Document text
Scene Shifts

Scene Shifts

Bonniers Konsthall’s main autumn exhibition is the group show Scene Shifts – a meeting of art and theatre

This exhibition is a unique collaboration with Dramaten& (Swedish Royal Dramatic Theatre), bringing together leading international artists with Sweden’s best known actors. Over three intense months, the exhibition will continuously provide a space for new works and performances, both at Bonniers Konsthall’s galleries on Torsgatan and on the Royal Dramatic Theatre stages at Nybroplan.

Scene Shifts will discuss the interest for theatre displayed by contemporary artists. The exhibition presents works by 14 artists who work in the interface of performance, theatre, film, sculpture, painting and drawing. The participants come from different parts of the world and all belong to a new generation of internationally renowned artists. In collaboration with Royal Dramatic Theatre actors such as Björn Granath and Johan Rabaeus, the artists will create works especially for the exhibition at Bonniers Konsthall and the Royal Dramatic Theatre.

Ragnar Kjartansson, God, 2007| Rafael Pinho

In Scene Shifts, mechanical theatre meets musical film, and cutting-edge contemporary art waltzes hand in hand with Shakespeare. Artist Pablo Bronstein, in collaboration with three Royal Dramatic Theatre actors, will produce a performance with a tragic ending borrowed from world drama, while artist Kirstine Roepstorff will use well-known voices in her installation Stille teater (Silent Theatre). As part of the exhibition, artist Ylva Ogland’s version of Ingmar Bergman’s model of the Royal Dramatic Theatre’s main stage will be displayed. For the exhibition, the artist will also produce a giant puppet that will dance on the Royal Dramatic Theatre’s stage. In addition, we will be treated to Ragnar Kjartansson’s vocal pieces à la Frank Sinatra and Gabriela Fridriksdottir’s dreamy dance performance.

Contemporary art’s interest in the theatre may be seen as a reflection of our time, where the guiding principles of culture are visibility and spectacle. However, the participating artists’ experimentation with theatre pertains to opening a door to the possibilities of fiction, where stage art can allow space to play around with identities and roles, exploring the unique presence of physical bodies, words, gestures and movements.

The collaboration between Bonniers Konsthall and Dramaten& began in autumn 2009 with the artist Aurélien Froment’s well-received performance Le chiffre à la lettre (Code Countdown), in which the actor Johan Holmberg played the performance’s only role.

Set problem 1
Say whether each statement agrees with the Scene Shifts exhibition text, answering yes or no and quoting the words that decide it: (a) The exhibition shows works by 14 artists. (b) The collaboration between Bonniers Konsthall and Dramaten& began in autumn 2010. (c) Johan Holmberg played the only role in Aurélien Froment's performance.
Set problem 2
Carry the Scene Shifts exhibition text forward from its final sentence.

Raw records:
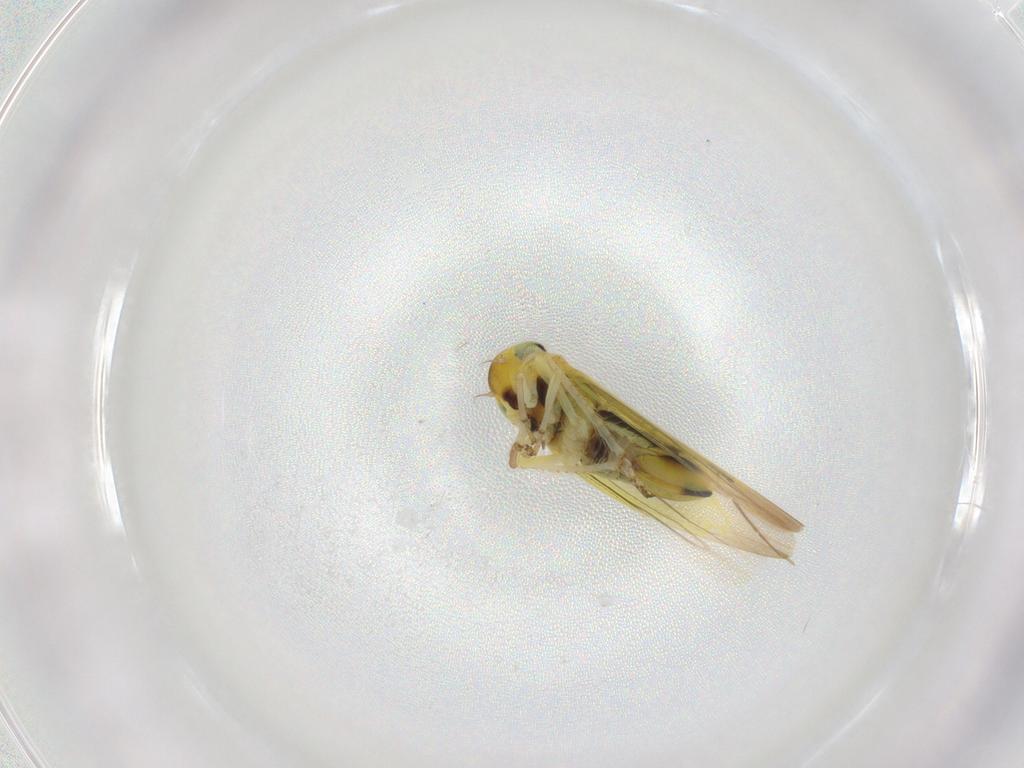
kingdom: Animalia
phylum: Arthropoda
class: Insecta
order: Hemiptera
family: Cicadellidae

Written answer 1
(a) Yes: "The exhibition presents works by 14 artists"
(b) No: "began in autumn 2009"
(c) Yes: "in which the actor Johan Holmberg played the performance’s only role"

Written answer 2
Scene Shifts Throughout History, 19 October

Art and theatre share a long connected history, full of a border-crossing desire for experimentation. In the seminar Scene Shifts Throughout History, we move from Wagner’s thoughts on the total work of art to early Modernism’s form experimentation and on to the Fluxus movement’s concept of art, with happenings and performances. Seminar participants touch upon various interesting cross-fertilizations which took place in the 20th century and discuss differing conditions and obstacles to creative collaboration between art and theatre.

The evening continues with a performance of Åke Hodell’s Igevär. Magnus Haglund, who wrote a book on Åke Hodell, has gathered poets and artists from a younger generation who have created their own live version of this sound art classic, which was first performed on 18 November 1963.

Participants:
Camilla Eeg-Tverbakk (moderator) is an artist, curator, theoretician and writer, and works in the fields of visual arts and theatre.
Magnus Florin is a writer, director and Head of Dramaturgy at the Royal Dramatic Theatre in Stockholm.
Magdalena Holdar is an art historian who works at Stockholm University, Södertörn University and University College of Arts, Crafts & Design.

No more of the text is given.